The IFRIC noted that providing guidance on this issue would be in the nature of application guidance and not an interpretation, and decided not to add this item to its agenda.
IAS 18 Revenue – receipt of a dividend of equity instrumentsThe IFRIC received a request for guidance on the recognition as revenue of a dividend in the financial statements of an investor when the dividend is in the form of an investee's own equity instruments. The IFRIC noted that, when all shareholders are issued a dividend of an investee's own equity instruments, the economic interest of the investors does not change. As a result, revenue would not be recognised as it is not probable that economic benefits will flow to the investor.
The IFRIC noted that the objective of IFRS 4 is to specify the financial reporting for insurance contracts. It is also noted that providing guidance on this issue would be in the nature of application guidance rather than an interpretation, and decided not to add this item to its agenda.
IAS 27 Consolidated and Separate Financial Statements
– combined financial statements and redefining the reporting entity
The IFRIC received a request for guidance on whether a reporting entity can present financial statements that include a selection of entities that are under common control. The IFRIC was also asked to comment whether an entity can exclude entities/business from its comparative periods that have been carved-out.
The IFRIC noted that the Board's common control project and Phase D of the Conceptual Framework project will address these issues. Therefore, the Board decided not to add the project to its agenda.
IAS 27 Consolidated and Separate Financial Statements
– presentation of comparatives when applying the 'pooling of interests' method.
The IFRIC received a request for guidance on the presentation of comparatives when applying the 'pooling of interests' method for business combinations of entities under common control. The IFRIC did not add this project to its agenda, as the Board's common control project is expected to address the issue.

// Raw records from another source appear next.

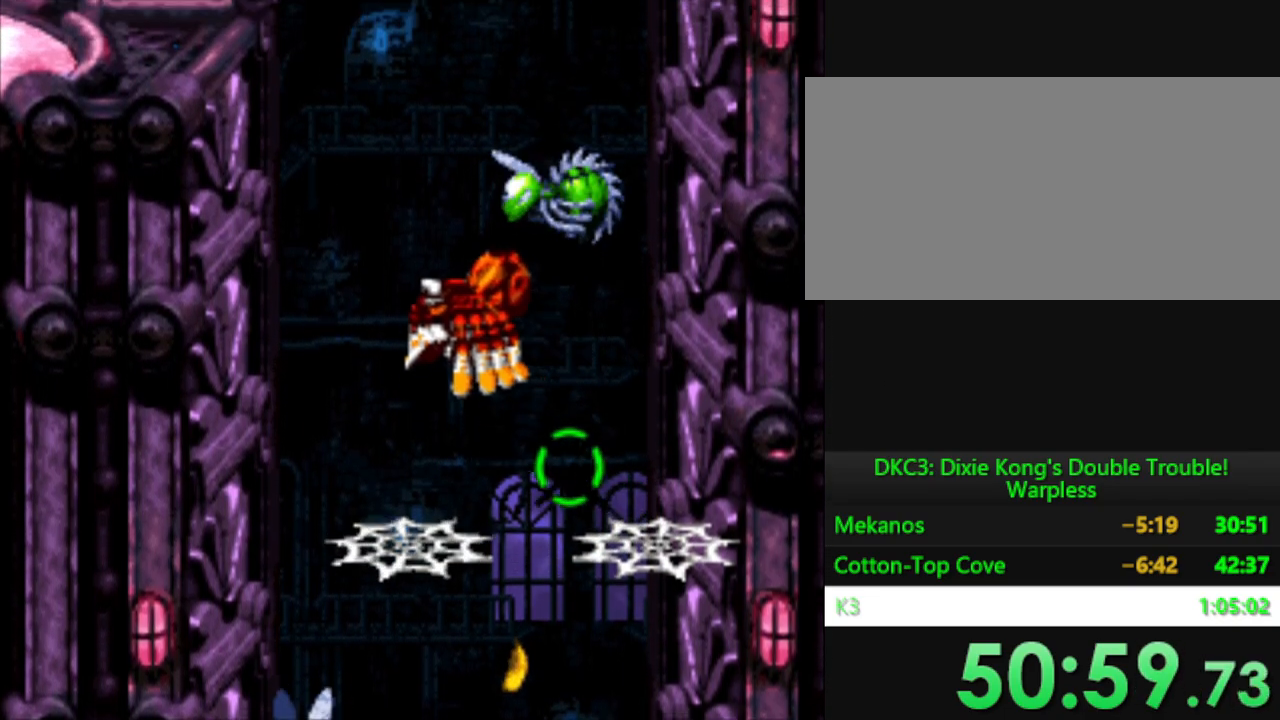
{"buttons": ["B", "Y"], "events": [[83, "DPAD_LEFT", "down"], [167, "DPAD_LEFT", "up"], [450, "B", "down"]]}
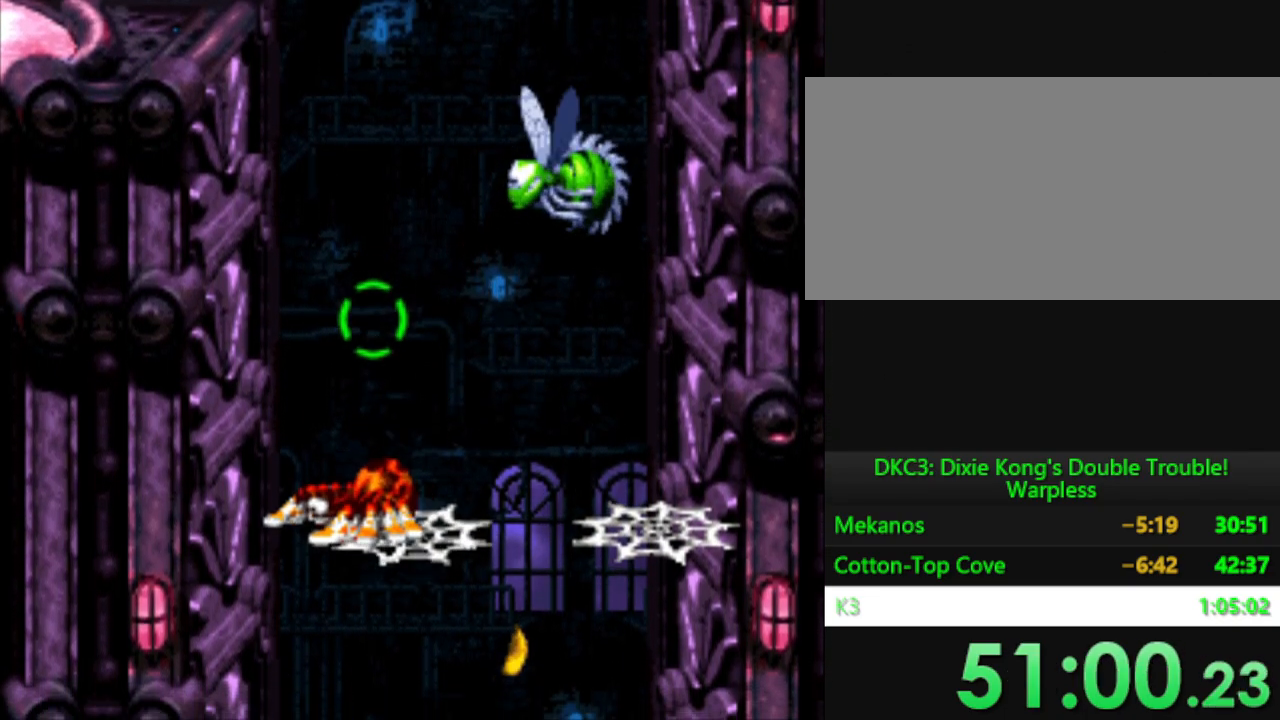
{"buttons": ["Y"], "events": [[84, "B", "up"], [217, "A", "down"], [284, "A", "up"], [384, "A", "down"], [484, "A", "up"]]}
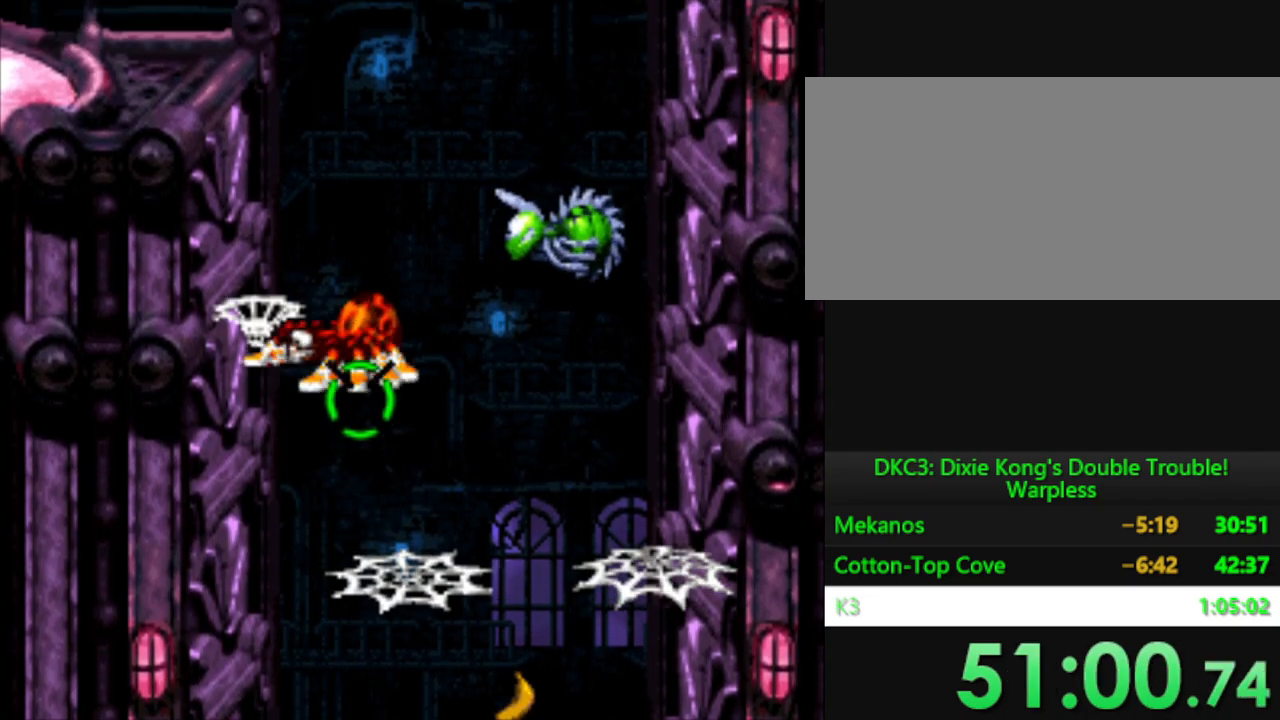
{"buttons": ["B", "Y"], "events": [[200, "DPAD_LEFT", "down"], [467, "B", "down"], [467, "DPAD_LEFT", "up"]]}
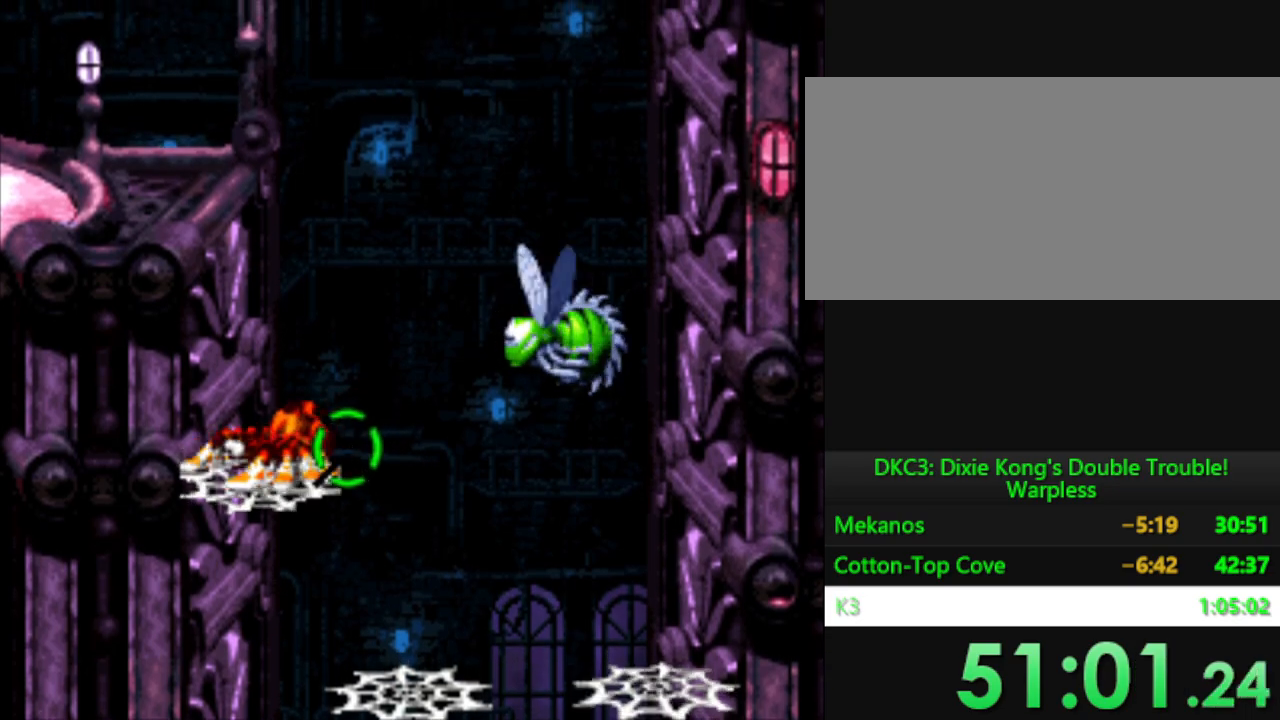
{"buttons": ["A", "Y"], "events": [[101, "B", "up"], [234, "A", "down"], [351, "A", "up"], [418, "A", "down"]]}
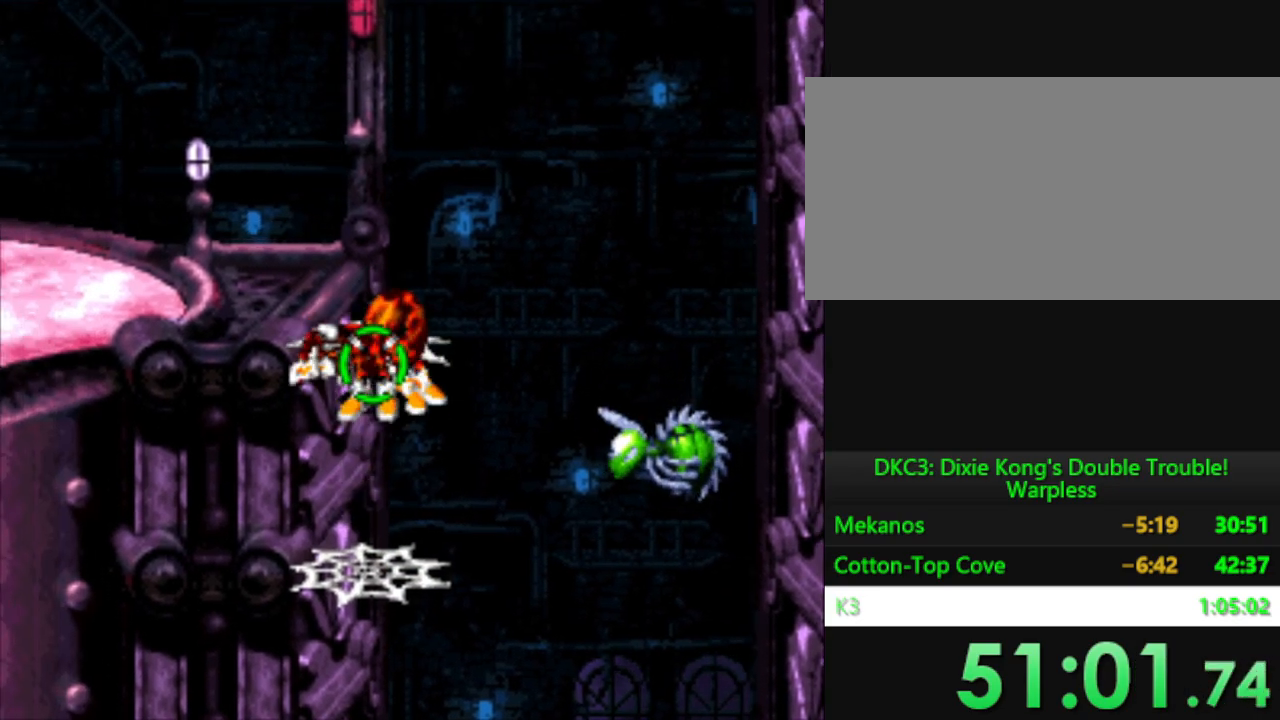
{"buttons": ["Y", "DPAD_LEFT"], "events": [[17, "A", "up"], [100, "DPAD_LEFT", "down"], [250, "B", "down"], [367, "DPAD_LEFT", "up"], [400, "B", "up"], [484, "DPAD_LEFT", "down"]]}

IAS 32 Financial Instruments: Presentation – application of the 'fixed for fixed' conditionThe IFRIC received requests to provide guidance on the interpretation of the 'fixed-for-fixed' condition when determining if an instrument that is to be settled in shares is classified as a liability or equity. The IFRIC did not add the issue to its agenda, as the Board currently has a project to improve and simplify the financial reporting for financial instruments with characteristics of equity.
IAS 38 Intangible Assets – amortisation methodThe IFRIC received requests for guidance on the meaning of 'consumption of economic benefits' when determining the appropriate amortisation method for an intangible asset with a finite useful life. The IFRIC noted that the method of amortisation is a matter of judgment, guidance is already provided in IAS 38, and IAS 1 requires the disclosure of significant judgments. As a result, the IFRIC did not add the issue to its agenda.